An Information-Theoretic Analysis of Nonstationary Bandit Learning

In nonstationary bandit learning problems, the decision-maker must continually gather information and adapt their action selection as the latent state of the environment evolves. In each time period, some latent optimal action maximizes expected reward under the environment state. We view the optimal action sequence as a stochastic process, and take an information-theoretic approach to analyze attainable performance. We bound limiting per-period regret in terms of the entropy rate of the optimal action process. The bound applies to a wide array of problems studied in the literature and reflects the problem's information structure through its information-ratio.

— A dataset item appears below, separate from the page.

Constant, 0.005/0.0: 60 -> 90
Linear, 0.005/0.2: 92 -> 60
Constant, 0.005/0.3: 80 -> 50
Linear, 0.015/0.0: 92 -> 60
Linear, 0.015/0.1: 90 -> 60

On the Statistical Benefits of Temporal Difference Learning

Given a dataset on actions and resulting long-term rewards, a direct estimation approach fits value functions that minimize prediction error on the training data. Temporal difference learning (TD) methods instead fit value functions by minimizing the degree of temporal inconsistency between estimates made at successive time-steps. Focusing on finite state Markov chains, we provide a crisp asymptotic theory of the statistical advantages of this approach. First, we show that an intuitive inverse trajectory pooling coefficient completely characterizes the percent reduction in mean-squared error of value estimates. Depending on problem structure, the reduction could be enormous or nonexistent. Next, we prove that there can be dramatic improvements in estimates of the difference in value-to-go for two states: TD's errors are bounded in terms of a novel measure - the problem's trajectory crossing time - which can be much smaller than the problem's time horizon.